PhD Epidemiology Alumni

Guoli Zhou
PhD Epidemiology 2016

I received my PhD degree in epidemiology under the supervision of Dr. Claudia Holzman at Michigan State University in December 2016. Currently, I am a Research Assistant Professor in the Clinical and Translational Sciences Institute (CTSI) at MSU. My current research interest is to identify various omics-based biomarkers in human body fluids (e.g., blood, urine, etc.) and/or tissues that effectively predict the risk/pathogenesis/prognosis of human disease(s) or classify disease phenotypes for precise treatment in clinical settings and/or epidemiological context by using an integrative approach that combines knowledge and skills in multiple disciplines including epidemiology, biostatistics, bioinformatics, molecular biology and biochemistry, and clinical medicine. Since 2017, I have been involved in completing a total of 14 research papers with 8 published and 6 submitted. Recently, as a PI, I developed an NIH R01 grant proposal regarding the pathway-based microRNA signatures in maternal plasma in relation to spontaneous preterm birth, which will be re-submitted to the NIH in this November. Meanwhile, I’m also invited to join a collaborative R01 project as a co-investigator responsible for the bioinformatics analysis of the single-cell RNA sequence data derived from pancreatic cancer. In addition, I am currently an active reviewer for some peer-reviewed journals such as American Journal of Epidemiology, BJOG, PLoS ONE, BMC Medical Genomics, and Current Pediatric Reviews.

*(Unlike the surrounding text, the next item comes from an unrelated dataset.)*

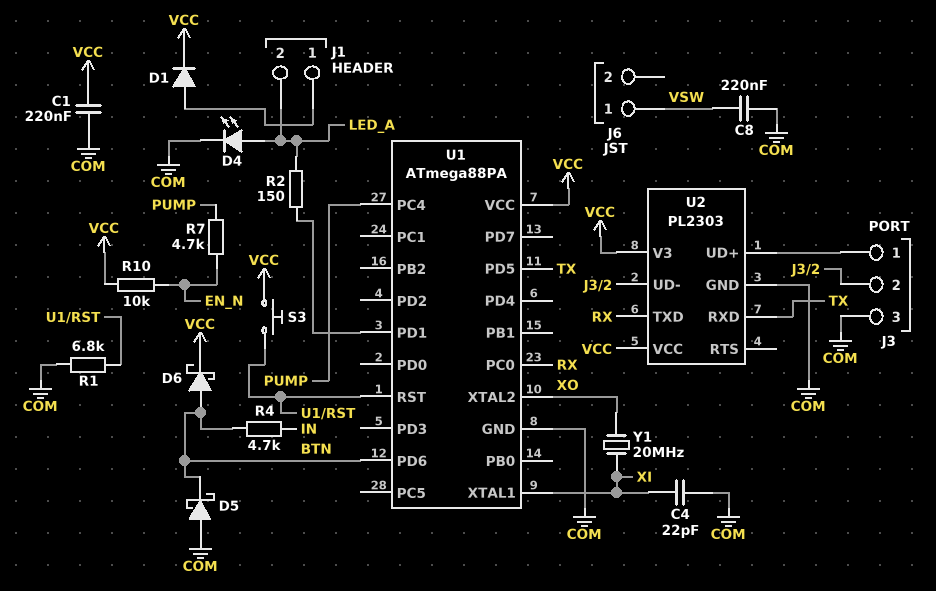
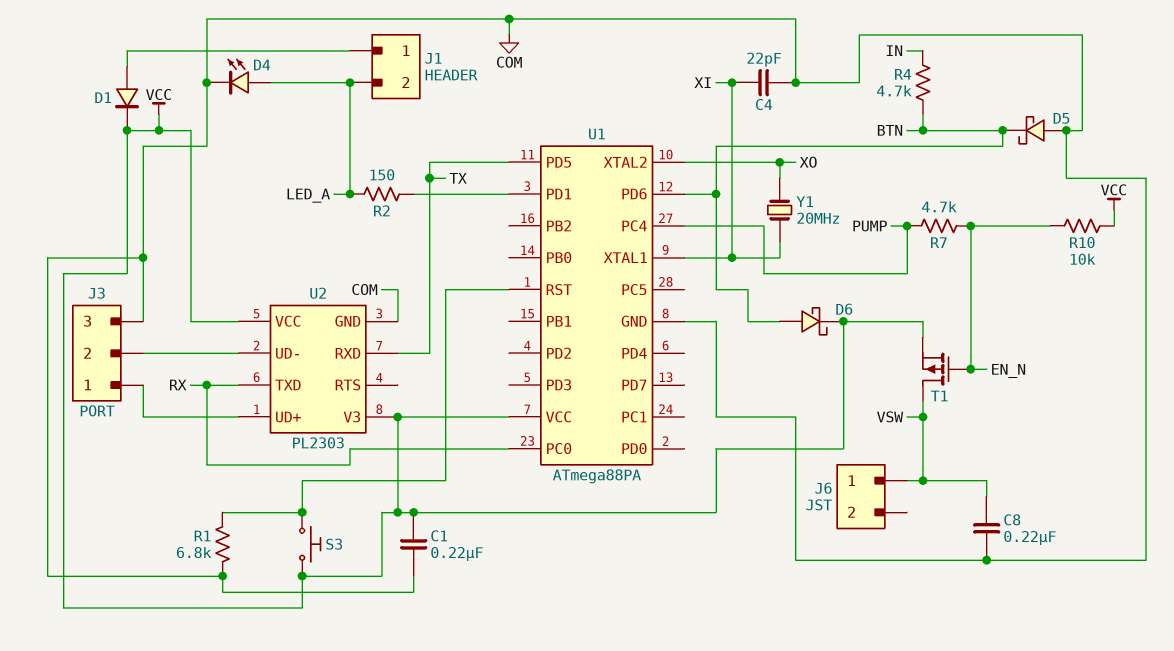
T1: none -> PMOS (G EN_N, D VSW, S VCC)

Reflecting on my training in the epidemiology PhD program at MSU and my current independent research, I feel that at least four skills – integration, critical thinking, independence, and collaboration that I learned from this outstanding program are critical for my academic career development. These four “latent” skills can be trained via studying the core and elective courses that the department offers, for instance, the balanced set of both biostatistics and epidemiology courses, the course for writing epidemiologic research grants, the required independent study credit, the assigned individual and group research projects in each of the epidemiology courses, and the final dissertation studies with the committee members. Along with these four critical skills, the specific knowledge and skills in both epidemiology and biostatistics from this program also significantly boosted my self-confidence to continuously step outside my comfort zone in research. As a consequence, I’ve recently started applying Python and R machine learning algorithms into the identification of various omics-based biomarker signatures from human body fluids and/or tissues in relation to human chronic diseases in the clinical settings or the epidemiological context.